*PREGUNTAS DE ESTUDIO*.
(A) Transcribe sin cambios el fragmento del texto sobre la incertidumbre que empieza en "Tendemos a burlarnos" y termina en "persona se mira.".
(B) Prolonga el texto sobre la incertidumbre a partir de su última oración.
═════ TEXTO DE ESTUDIO ═════
Archipiélagos en la incertidumbre
Lidiar con la incertidumbre es difícil. Pensamos que la mejor forma de acabar con ella es dedicar todas nuestras energías a alcanzar una certidumbre, cuando pareciera que lo más adecuado es, simplemente, aprender a flotar en ella. “La tiranía de la felicidad, al vender solo una fórmula”, esa certidumbre a la que entregamos toda nuestra vida, “nos esclaviza. Lo contrario a esta situación sería la aceptación del ser. Cuando viene una persona a psicoterapia, encuentra la aceptación a través de los ojos del terapeuta, lo que después le permitirá tener una aceptación propia. A final de cuentas, yo no puedo ser aceptado si no tengo otros ojos que me acepten”.
Tendemos a burlarnos de quienes buscan la “aceptación del grupo” o de quienes caen ante la presión de sus pares. Sin embargo, la aceptación de quiénes somos, las situaciones que atravesamos y cómo todo eso nos hace sentir, no solo es una necesidad humana, también nos ayuda a ser más libres. La vergüenza y la culpa —el miedo y el dolor que nos provoca el rechazo— nos hacen sentir inadecuados. Por ejemplo, en el caso de la persona que “se provocó un cáncer”, la vergüenza y la culpa harán que una experiencia, ya de por si difícil, lo sea todavía más por todo el sufrimiento asociado a la idea de “habérselo provocado”. Es como si la mirada externa de alguien más se volviera la forma en como la persona se mira.
═════ EXTRACTOS DE REGISTROS ═════
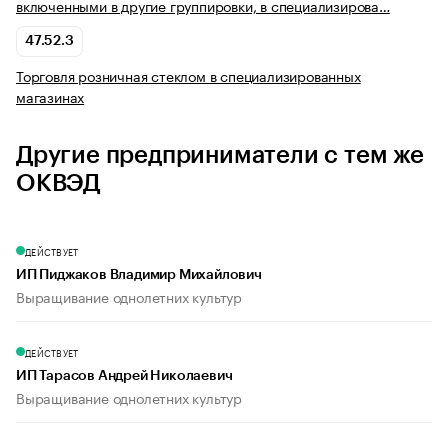
включенными в другие группировки, в специализирова…
47.52.3
Торговля розничная стеклом в специализированных
магазинах
Другие предприниматели с тем же
ОКВЭД
ДЕЙСТВУЕТ
ИП Пиджаков Владимир Михайлович
Выращивание однолетних культур
ДЕЙСТВУЕТ
ИП Тарасов Андрей Николаевич
Выращивание однолетних культур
═════
*RESPUESTAS*.
(A)
Tendemos a burlarnos de quienes buscan la “aceptación del grupo” o de quienes caen ante la presión de sus pares. Sin embargo, la aceptación de quiénes somos, las situaciones que atravesamos y cómo todo eso nos hace sentir, no solo es una necesidad humana, también nos ayuda a ser más libres. La vergüenza y la culpa —el miedo y el dolor que nos provoca el rechazo— nos hacen sentir inadecuados. Por ejemplo, en el caso de la persona que “se provocó un cáncer”, la vergüenza y la culpa harán que una experiencia, ya de por si difícil, lo sea todavía más por todo el sufrimiento asociado a la idea de “habérselo provocado”. Es como si la mirada externa de alguien más se volviera la forma en como la persona se mira.

(B)
“La vergüenza es grave, pero es peor la culpa, porque ya ese ojo externo —es decir, lo que alguien me dijo o me hizo creer— se queda aquí, en mi ojo interno. La culpa es la inadecuación conmigo mismo, la vergüenza es la inadecuación con el otro”. Esa forma de mirarse a uno mismo es ese “algo superior” que subyuga a la persona. Es una forma control que a lo largo de la historia ya hemos visto. Por ejemplo, las instituciones religiosas han criminalizado en diferentes momentos acciones que son absolutamente humanas y normales, como la masturbación, la menstruación o los sueños húmedos.
“Una pregunta que podríamos hacernos es por qué hacemos esto los seres humanos. O sea, la vida es incierta y las personas buscamos sostenernos a través de estos archipiélagos de certezas en medio de este mar de incertidumbre. Sin embargo, solo tenemos la certeza de que nacemos y de que vamos a morir. Por eso nos obligamos a creer cosas, a seguir cosas, a seguir a personas que dicen tener la razón, a tener ciertas creencias”. La tiranía de la felicidad reduce nuestra libertad, entendida como capacidad de elección. Y la libertad es angustiante, porque es una decisión que solo florece en la ausencia de toda certidumbre. Pues incluso la elección de creer a pie juntillas en una de estas “fórmulas para la felicidad” sucede en el vacío. Nadie está exento del peligro de caer en una de estas tiranías y tampoco existe una receta única para librarse de ellas. Lo único que tenemos —además de la certidumbre de nuestra finitud— es a nosotros mismos y mismas, a nuestra vulnerabilidad, a la conciencia de que esto también va a pasar.